Glòria Sala declared that the first stages of the nova explosion “were predicted theoretically: the high temperature of the thermonuclear explosion would cause intense and brief X-ray emission. This is known as the initial ‘ball of fire. ‘”.

In the days after the explosion, the expansion of the fireball causes a drop in temperature that causes it to evolve into a large sphere of cooler gas, which emits visible light and causing a new star to appear in the sky.

But, according to Sala, “this ‘fireball’ phase is very short and occurs several hours before the star appears in the sky.”

Typically, the detection of stars with X-ray emissions is done from satellites that are given the command to observe the direction of the detected source, but there are some missions that aim to map the sky: this is the case of German eROSITA X-ray telescope, developed at the Max Planck Institute for Extraterrestrial Physics (MPE), traveling aboard the Russian-German Spectrum-X-Gamma mission, launched from Baikonur (Russia) on July 13, 2019.

The goal of the mission is to make a global map of the sky and for this it examines the entire celestial sphere every six months.

In the second sky mapping, on July 7, 2020, it detected a new very bright X-ray source that lasted less than eight hours.

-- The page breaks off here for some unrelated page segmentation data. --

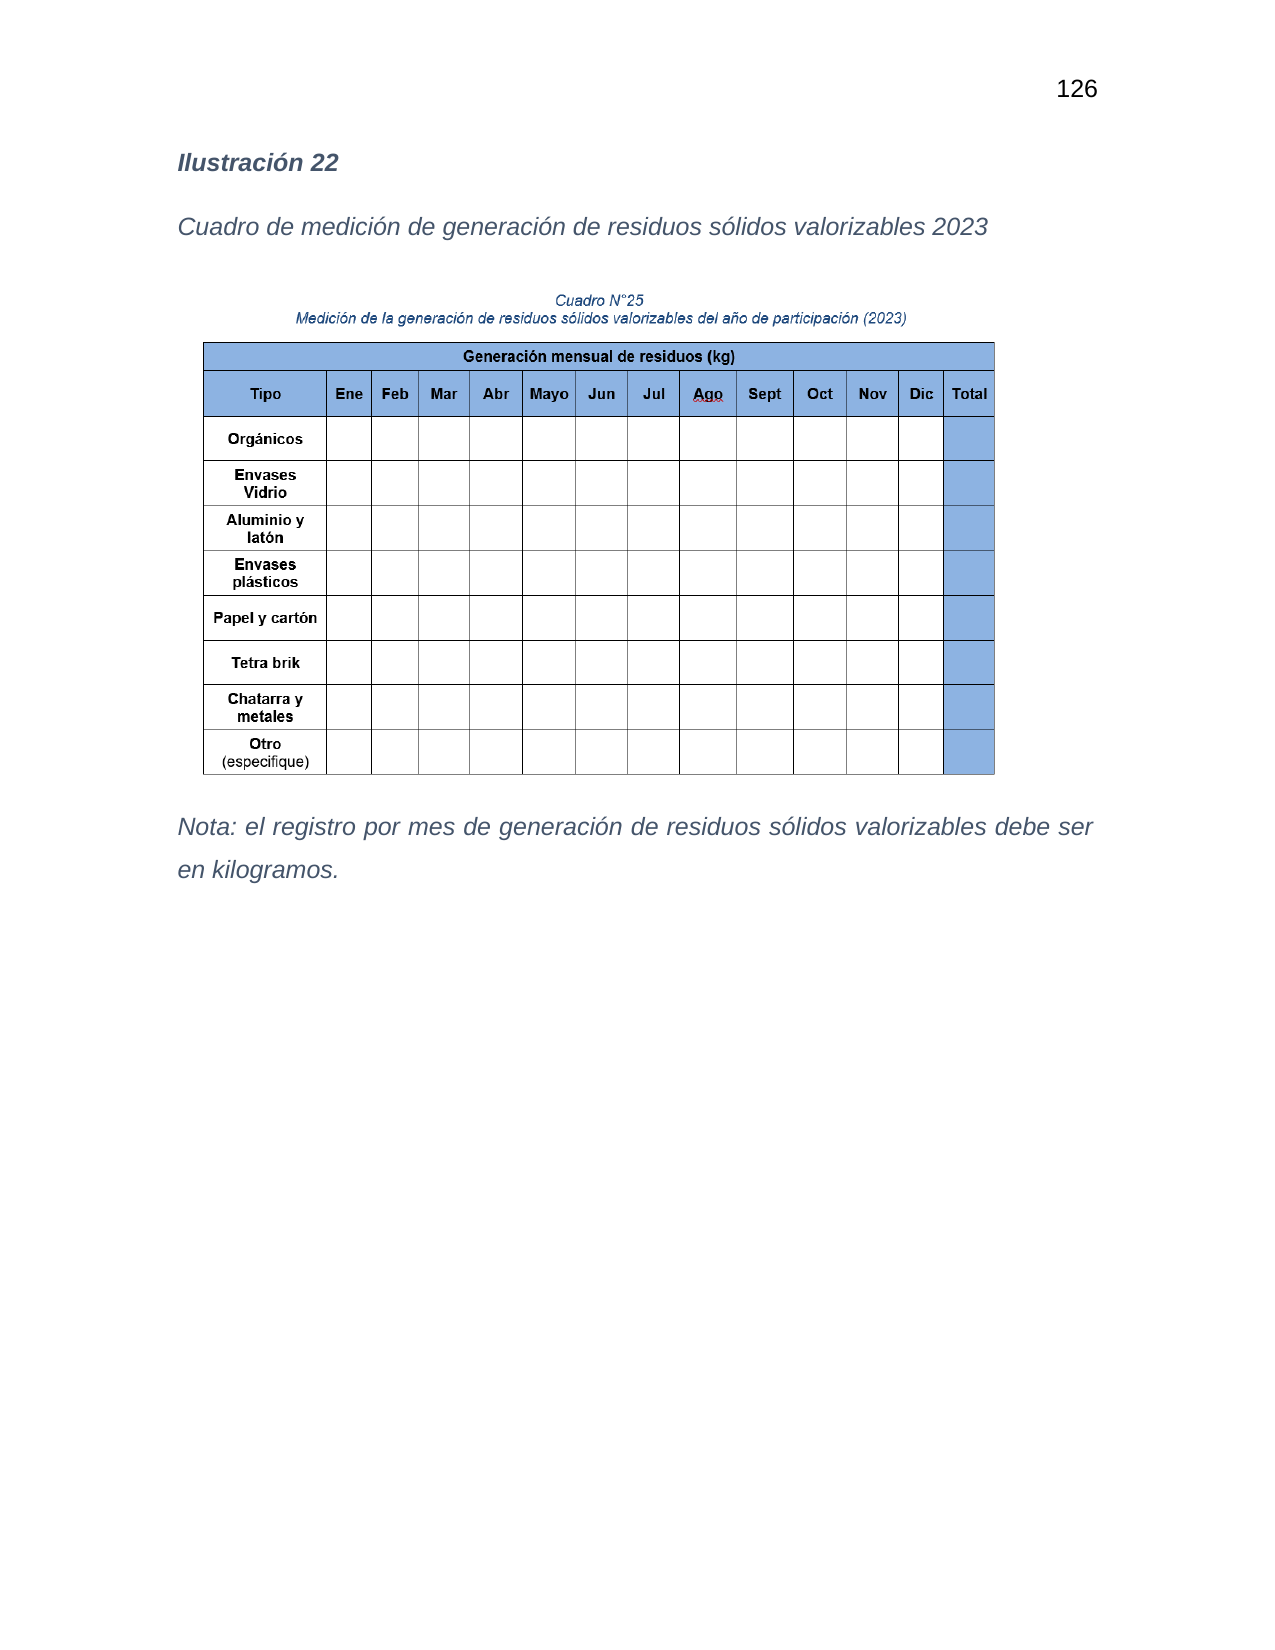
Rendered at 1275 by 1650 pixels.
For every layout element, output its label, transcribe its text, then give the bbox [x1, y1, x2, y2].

picture [177, 275, 1007, 781]
text Nota: el registro por mes de generación de residuos sólidos valorizables debe ser en kilogramos. [177, 811, 1098, 883]
text Cuadro de medición de generación de residuos sólidos valorizables 2023 [177, 212, 1098, 240]
text Ilustración 22 [177, 148, 1098, 176]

What might the glowing blue variable star look like in the Kinman Dwarf Galaxy before its magical disappearance.  File image EFE/EPA/ESO/L.  traced

What might the glowing blue variable star look like in the Kinman Dwarf Galaxy before its magical disappearance. File image EFE/EPA/ESO/L. traced

One week later, on July 15, light from the eruption of Nova Reticuli 2020 (YZ Ret), located at a distance of 2.5 kpc from Earth (2,500 parsec, astronomical unit of longitude) was discovered from Earth. which is equivalent to approximately three light years or 30 billion kilometers).

This made it possible to determine for the first time which intense X-ray flash detected by eROSITA corresponded to the initial fireball of the nova explosion.

According to Sala, studying the explosions of novae makes it possible to fit some of the pieces of the Galaxy’s chemical evolution and how the diversity and distribution of the chemical elements present in the Solar System have been, after the Big Bang, dividing the universe initially with a simpler composition.

Therefore, the discovery of this fireball, first predicted by the models, is an important piece to fix theories of star explosionsThe room is finished.